In the automotive world, where change is the name of the game, one of the foremost imperatives is to ensure that manufacturing changeovers can be made quickly and accurately. A quick change modular conveyor system allows manufacturers to avoid problems in the material handling arena.

One facet of the production line that can present both problems - protracted reconfiguration delays and exorbitant replacement costs - is the conveyor system. This is particularly the case with the fixed-length metal conveyor, which in recent years has lagged behind in reconfiguration flexibility and in ROI.

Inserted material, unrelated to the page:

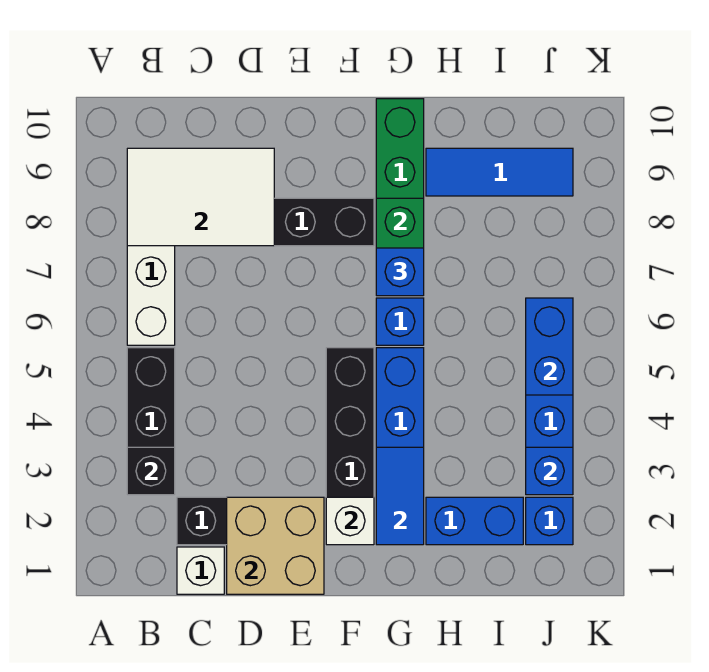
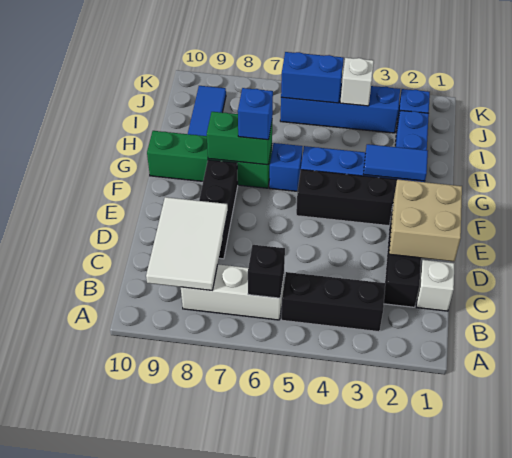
black 1x1 brick [127,447,175,495] -> black 1x1 brick moved to [248,245,285,298]
white 1x1 brick [326,497,374,545] -> white 1x1 brick moved to [340,58,374,106]
blue 1x1 brick [526,447,573,495] -> none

“Most of our projects have a three-to-four year lifespan,” says Matt Barta, Manufacturing Engineering Manager at the Tucson, AZ facilities of GW Plastics, a supplier of automotive, healthcare, industrial and consumer products. “We have a lot of money invested in our automation cells, so we try to buy equipment that can be reconfigured for other applications. That includes our conveyor systems. Even though the equipment wasn’t purchased for a future application, being able to reconfigure it means it won’t be pushed into a corner when we retool. We can reconfigure them quickly and easily, and that gives us a much higher return on investment.”

Material handling via flexible conveyor systems is of increasing importance to agile manufacturing systems is. Just as fabrication equipment becomes progressively more efficient and powerful through integration of robotics and other automated devices, many similar “intelligent” capabilities are being required of conveyor systems.

For example, at GW Plastics Tucson plant Barta has undertaken a major insert injection molding project that requires the development of customized and highly automated molding cells. Three automation cells will ultimately produce 1.7 million plastic fuel pumps annually for a global automaker, beginning with 2007 models.

The flexibility of modular conveyor systems has become increasingly critical to success on the factory floor, where the ability to quickly and easily reconfigure complex material handling systems is providing a vital competitive advantage.

The conveyor system used in Barta’s project is the DynaCon(R) modular plastic system manufactured by Dynamic Conveyor Corporation, Muskegon, MI. This line of light- and medium-duty modular conveyors quickly adapts to product changeovers, increases or decreases in production, line conversions, and more.

“These cells are very high-tech and very automated,” Barta explains. “There are numerous operations taking place to build the fuel pumps, including plastic and metal components. This requires the integration of several robotics and feeding systems. A modular conveyor system is the final piece of the automation.”

The modular design of the DynaCon conveyor system can be configured in many shapes and sizes, enabling companies to standardize a system by simply snapping selected modules in place, much like Lego(R) building blocks. Accessories and replacement parts can be used interchangeably and modules such as S-turns, cooling tunnels, water baths, programmable box filling and variable-speed drives enables critical control of production flow for manufacturers.

Manufacturers with frequently changing production lines find that a truly modular conveyor system can not only help streamline and optimize production, but can also incorporate accessories that enhance quality and provide serviceability that increases uptime while lowering maintenance and replacement costs.